Which is the Better Dividend Stock?

In my opinion, both AWR and CWT offer exceptionally secure dividends. Their payout ratios, which stand at approximately 72% and 56%, respectively, based on last year’s earnings, provide strong reassurance that their dividends are not at risk. What’s more, both companies have consistently grown their payouts for over half a century, underscoring their commitment to dividend growth.

The better question is which stock offers better dividend prospects. From a growth point of view, AWR and CWT have grown their dividends at 10-year CAGRs of 9.2% and 4.7%, respectively. Interestingly, AWR’s growth rate is much more significant than that of CWT, despite the latter’s EPS growth being superior, as previously discussed. This is why AWR’s payout ratio has climbed much higher than that of CWT lately.

Because of this, I believe that CWT enjoys better dividend-growth prospects from here. Not only will AWR have to slow down its current pace of dividend growth if its management doesn’t wish the payout ratio to reach more alarming levels, but CWT is also likely to enjoy improving base rate hikes in the coming years, as previously mentioned. Finally, CWT’s yield of 2.0% is marginally slightly higher than AWR’s, further adding to its edge.

What are the Price Targets for AWR and CWT Shares?

Turning to Wall Street, AWR stock has a Moderate Sell rating based on one Hold and one Sell rating assigned in the past three months. The average AWR stock price prediction of $88.50 implies 5.2% upside potential.

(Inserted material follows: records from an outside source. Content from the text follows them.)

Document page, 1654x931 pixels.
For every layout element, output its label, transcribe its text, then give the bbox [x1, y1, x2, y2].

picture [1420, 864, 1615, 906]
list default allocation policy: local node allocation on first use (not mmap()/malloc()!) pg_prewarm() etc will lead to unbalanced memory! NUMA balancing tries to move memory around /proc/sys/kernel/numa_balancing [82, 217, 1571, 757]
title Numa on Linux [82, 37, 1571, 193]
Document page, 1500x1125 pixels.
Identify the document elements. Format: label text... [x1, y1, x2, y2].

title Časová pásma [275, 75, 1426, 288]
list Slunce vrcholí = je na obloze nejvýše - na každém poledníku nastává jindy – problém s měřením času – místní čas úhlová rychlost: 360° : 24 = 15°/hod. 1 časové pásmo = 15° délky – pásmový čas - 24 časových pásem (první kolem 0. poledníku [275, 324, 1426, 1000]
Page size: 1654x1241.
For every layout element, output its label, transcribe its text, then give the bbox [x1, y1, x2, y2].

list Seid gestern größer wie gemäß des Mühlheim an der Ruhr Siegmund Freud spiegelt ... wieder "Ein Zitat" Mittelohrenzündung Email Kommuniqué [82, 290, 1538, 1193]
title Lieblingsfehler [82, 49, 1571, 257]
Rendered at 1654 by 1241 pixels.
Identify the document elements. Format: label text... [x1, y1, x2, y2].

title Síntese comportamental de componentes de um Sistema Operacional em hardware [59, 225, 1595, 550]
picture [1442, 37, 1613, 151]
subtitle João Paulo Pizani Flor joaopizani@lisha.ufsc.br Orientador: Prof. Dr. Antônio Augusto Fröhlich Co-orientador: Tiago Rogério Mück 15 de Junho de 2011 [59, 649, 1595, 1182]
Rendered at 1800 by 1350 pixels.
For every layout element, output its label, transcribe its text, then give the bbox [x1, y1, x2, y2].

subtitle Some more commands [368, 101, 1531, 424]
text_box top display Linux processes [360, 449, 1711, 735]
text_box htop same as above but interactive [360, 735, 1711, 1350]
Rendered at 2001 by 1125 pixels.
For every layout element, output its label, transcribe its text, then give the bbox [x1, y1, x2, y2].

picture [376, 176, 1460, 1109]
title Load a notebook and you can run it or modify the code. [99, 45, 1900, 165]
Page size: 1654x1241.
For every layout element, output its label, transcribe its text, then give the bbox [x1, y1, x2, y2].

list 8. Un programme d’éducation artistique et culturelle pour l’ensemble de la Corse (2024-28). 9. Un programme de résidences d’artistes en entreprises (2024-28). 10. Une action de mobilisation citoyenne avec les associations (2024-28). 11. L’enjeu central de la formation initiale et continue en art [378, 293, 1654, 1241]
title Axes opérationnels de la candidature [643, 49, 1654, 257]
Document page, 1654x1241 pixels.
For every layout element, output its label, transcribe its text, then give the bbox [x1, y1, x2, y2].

Moving to CWT, the stock features a Hold rating based on one Buy, one Hold, and one Sell rating assigned in the past three months. The average CWT stock forecast of $56.00 implies 13% upside potential.

The Takeaway

Overall, I believe that both ART and CWT feature exceptional earnings and dividend-growth track records, which should endure moving forward despite their overly-mature operations. That said, I believe that CWT may offer stronger dividend-growth potential due to its more comfortable payout ratio and strong rate base visibility through 2025.

Finally, CWT’s forward P/E multiple of 22 appears much more attractive than AWR’s forward P/E of 31, which also explains the Moderate Sell rating the latter has attracted from Wall Street.